We got news last night that YDR visual journalist Jason Plotkin won a regional Emmy award for his documentary "Carrying Darisabel." A 2-year-old girl had been viciously beaten, and Jason told the story of the people who tried to save her life, and how Darisabel's death haunted them.
It's a huge moment for Jason and for the YDR: As his editor, Brad Jennings, noted, it's the first time a newspaper organization has won a mid-Atlantic Emmy, as the competition is made up mainly of television news organizations. Historically, newspapers take still shots and TV gives you video. Not anymore.
The Emmy award is fantastic news. I was privileged to see Jason at work on this film from beginning to end, to see the daily devotion. He believed in the story so strongly he practically willed it into existence. His focus never faded or frayed, and yet, where some journalists by their nature would have resisted too many voices offering their best advice, Jason invited people in. He listened, and, through a combination of skill and personality, took the best of what others had to offer and still kept the film true to his vision.
I've been a reporter and editor for 25 years. I've never seen anything like it.
But it is odd to celebrate a "victory" in the Emmys because -- and I know Jason believes this too -- this film should never have existed. Darisabel should still be here. There should have been nothing to make a film about.
And that is where a journalist stands at a crossroads.

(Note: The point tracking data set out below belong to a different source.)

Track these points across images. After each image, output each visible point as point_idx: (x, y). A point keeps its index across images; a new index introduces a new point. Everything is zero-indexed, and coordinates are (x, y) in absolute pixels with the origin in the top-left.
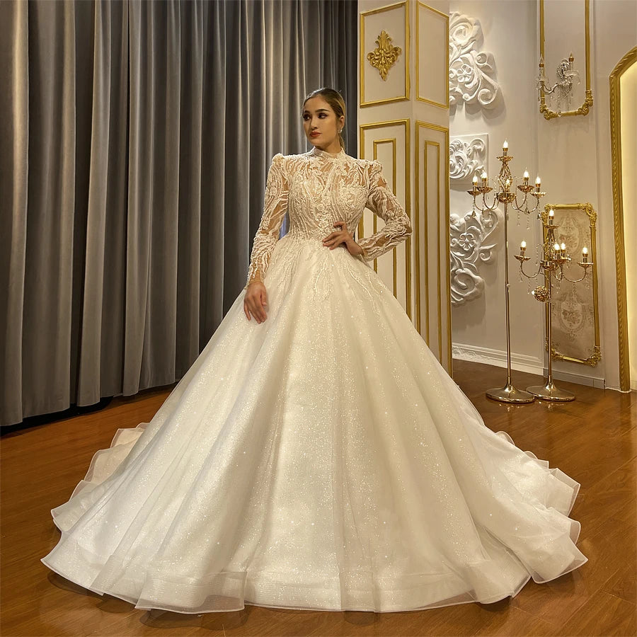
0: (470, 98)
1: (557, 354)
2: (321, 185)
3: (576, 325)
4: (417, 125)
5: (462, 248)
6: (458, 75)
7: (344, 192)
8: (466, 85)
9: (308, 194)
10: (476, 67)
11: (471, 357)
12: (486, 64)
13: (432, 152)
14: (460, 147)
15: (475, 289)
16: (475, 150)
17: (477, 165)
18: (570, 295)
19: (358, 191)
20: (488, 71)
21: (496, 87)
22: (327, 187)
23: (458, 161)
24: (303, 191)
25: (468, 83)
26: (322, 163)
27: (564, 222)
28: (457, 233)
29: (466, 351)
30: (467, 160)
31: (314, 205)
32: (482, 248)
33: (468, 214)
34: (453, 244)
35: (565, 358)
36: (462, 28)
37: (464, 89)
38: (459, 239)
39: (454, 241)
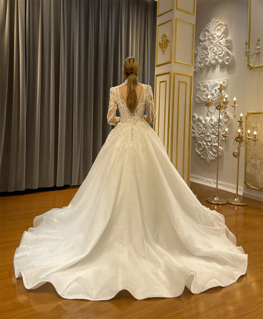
0: (221, 61)
1: (248, 185)
3: (257, 171)
4: (174, 74)
5: (215, 133)
6: (217, 50)
8: (220, 55)
10: (224, 46)
12: (228, 44)
14: (216, 85)
15: (219, 153)
18: (255, 156)
20: (229, 48)
21: (232, 56)
23: (215, 92)
25: (221, 54)
27: (254, 121)
28: (213, 126)
32: (223, 133)
33: (217, 116)
34: (212, 131)
35: (252, 187)
36: (219, 28)
37: (219, 57)
38: (214, 129)
39: (212, 130)
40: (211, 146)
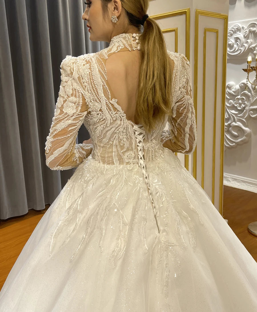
4: (197, 14)
5: (236, 107)
11: (239, 184)
13: (211, 38)
14: (239, 30)
15: (244, 138)
16: (250, 32)
17: (252, 44)
23: (236, 41)
28: (233, 96)
29: (235, 180)
30: (243, 40)
32: (252, 107)
33: (242, 82)
34: (230, 104)
38: (234, 101)
39: (231, 102)
40: (229, 126)
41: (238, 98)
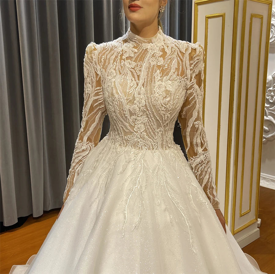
2: (134, 82)
7: (159, 87)
9: (120, 94)
11: (268, 183)
15: (274, 133)
19: (176, 83)
22: (141, 82)
24: (114, 91)
26: (136, 50)
29: (264, 179)
31: (128, 107)
41: (270, 90)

Do you turn away from something so painful to a family and to a community, so fraught with damage, so incomprehensible to so many? Do you decide we're all better off if we don't look for too long at what happened here? Do you pull up short because, to do the story, you will be seen as taking advantage of a tragedy?
Or do you tell the story and draw your community in? Insist that they look? Embrace others' pain as part of the storytelling? Understand that some will see you as an opportunist, and do it anyway?
For a journalist like Jason, there really is no choice. You tell the story. You tell it because you know it's real. Darisabel died. Her family was devastated. The people who tried to save her life have holes inside. Yet they go on. When they tell their story, we come closer to knowing how -- and maybe we walk away a little bit better equipped to make our way in this world, to understand what's going on around us, and to decide what, if anything, we would like to do about it.
Watch and listen. It will hurt. But you will see both darkness and light.